**Work to be completed:** Rewrite the lines of the material as a numbered list, starting with the line containing "country: Nicaragua" and continuing through the end of the material, omitting any blank lines.

Stored entries:
++++++++++
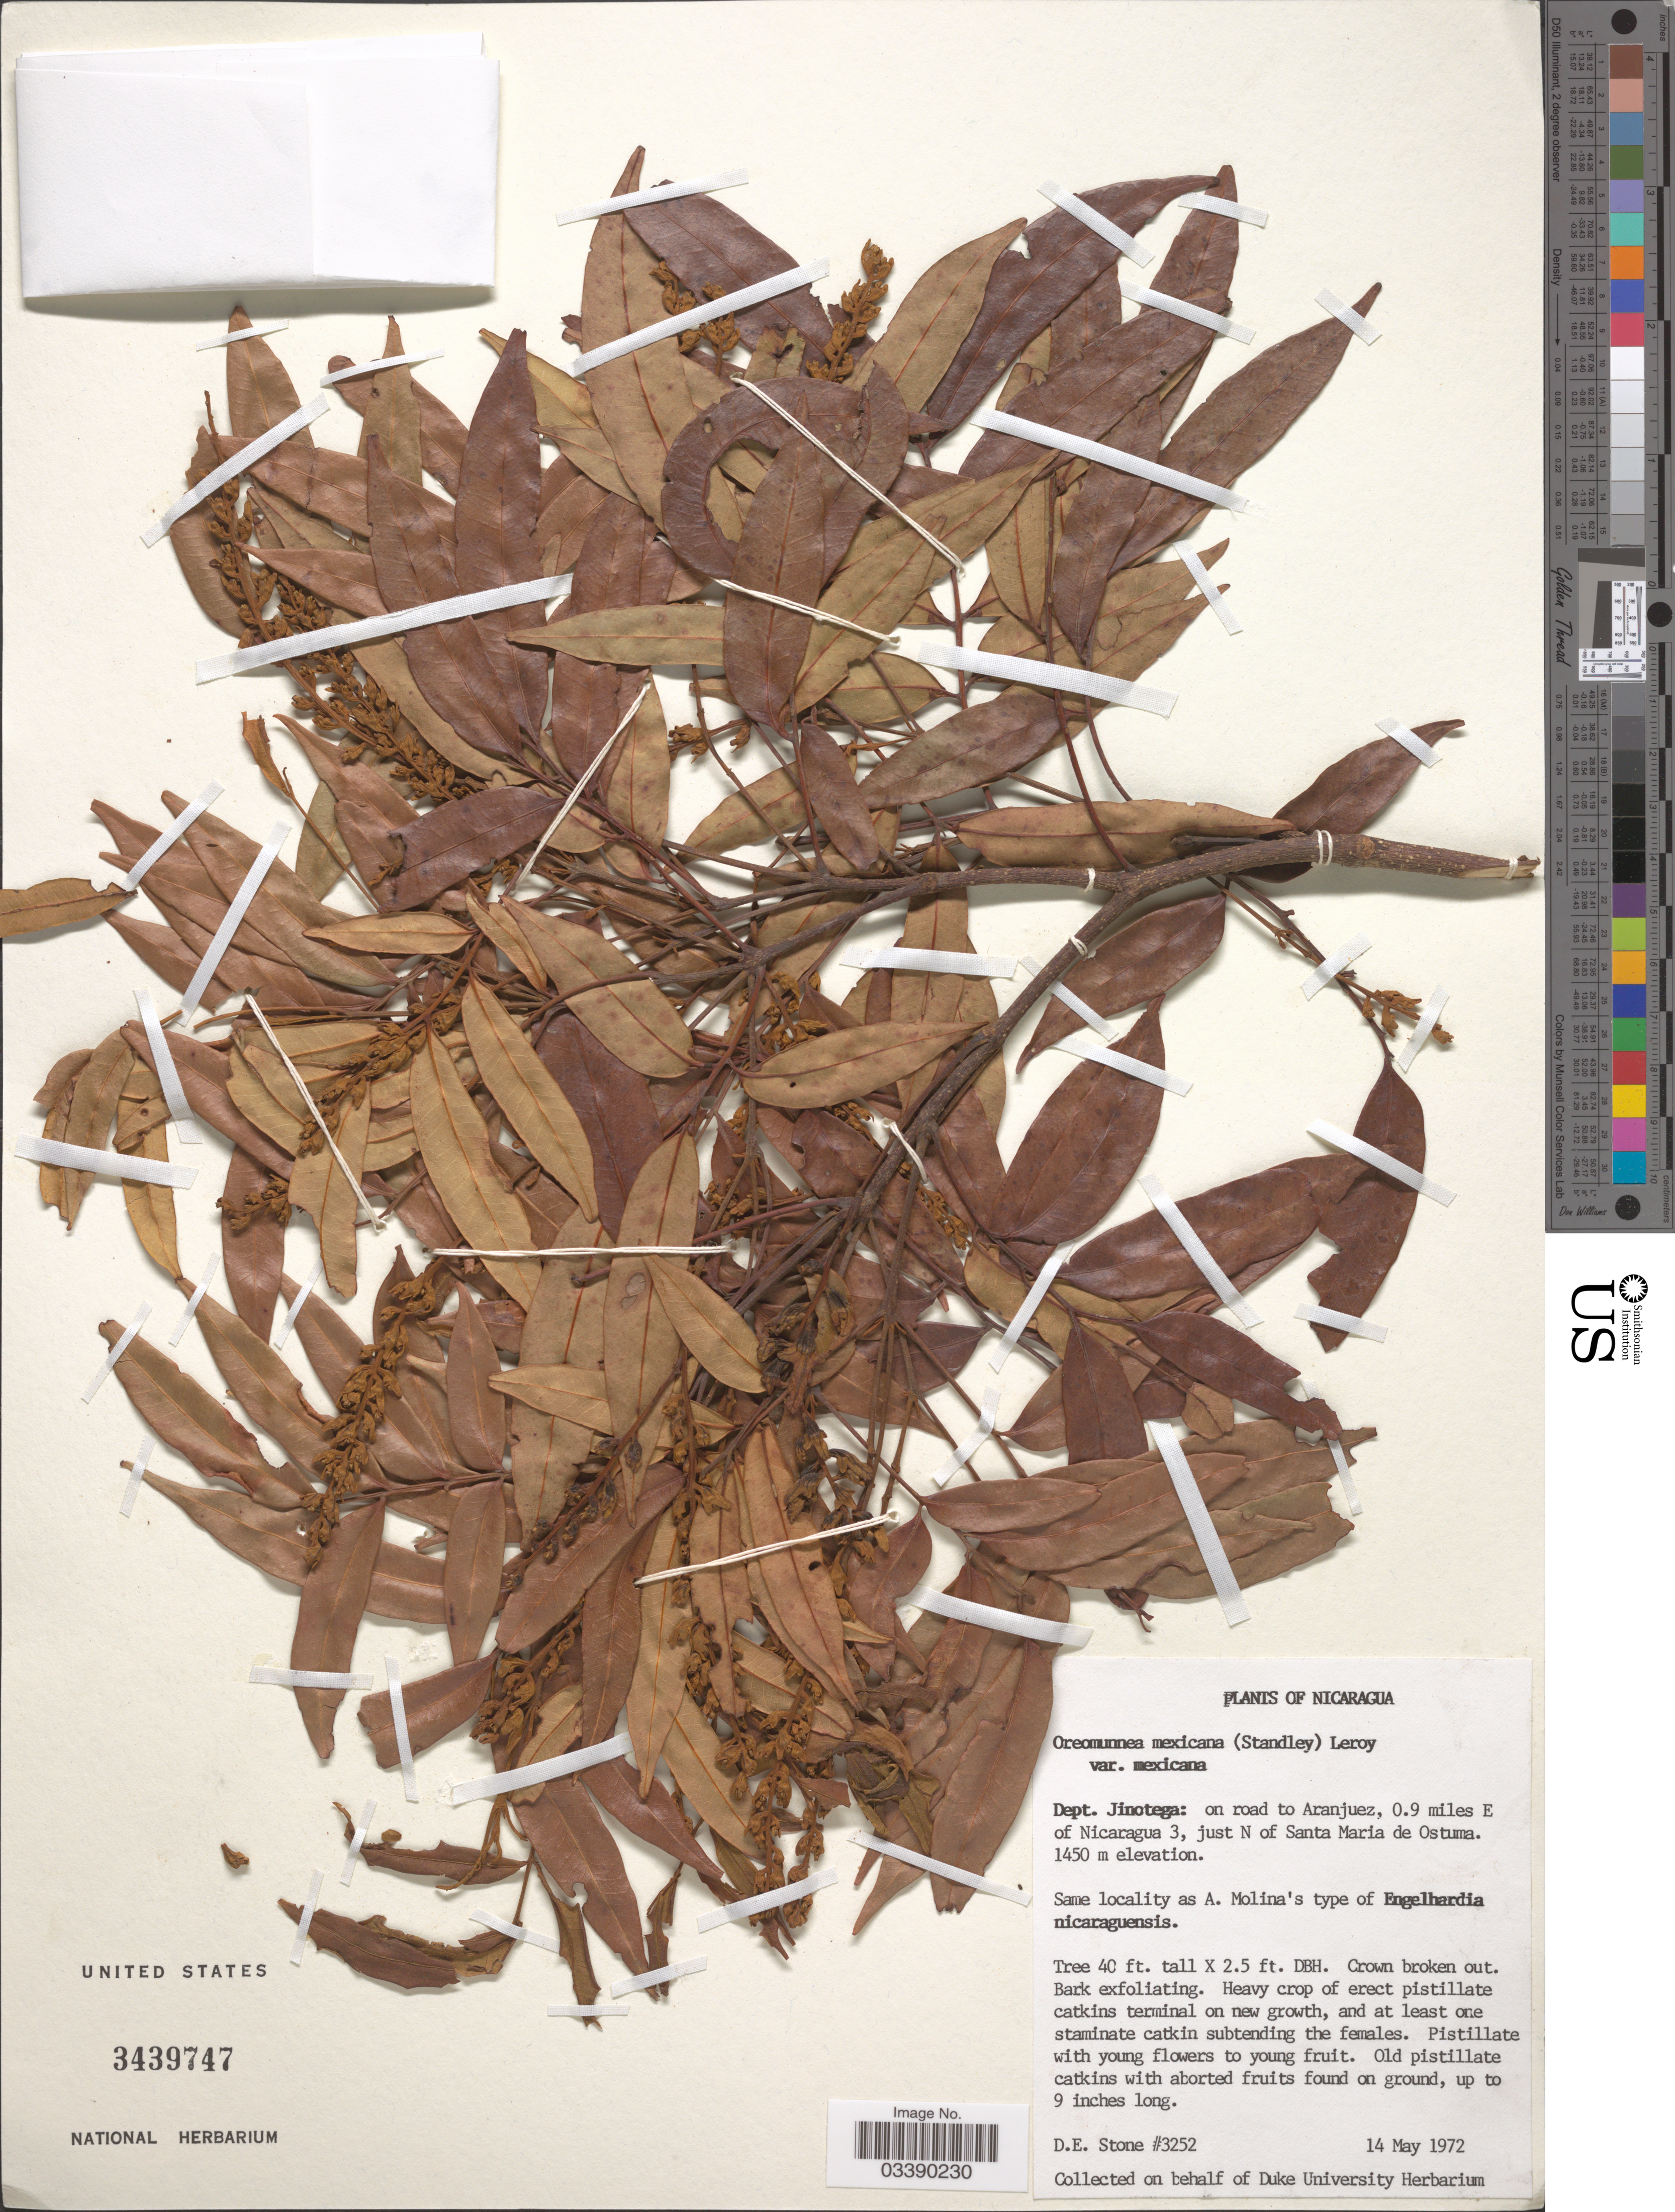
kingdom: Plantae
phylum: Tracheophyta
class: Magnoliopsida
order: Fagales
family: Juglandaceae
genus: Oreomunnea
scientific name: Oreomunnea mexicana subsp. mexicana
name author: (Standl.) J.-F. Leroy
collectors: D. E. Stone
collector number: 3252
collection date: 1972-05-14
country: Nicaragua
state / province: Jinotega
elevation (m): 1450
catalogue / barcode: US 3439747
++++++++++
**Complete output:**
1. country: Nicaragua
2. state / province: Jinotega
3. elevation (m): 1450
4. catalogue / barcode: US 3439747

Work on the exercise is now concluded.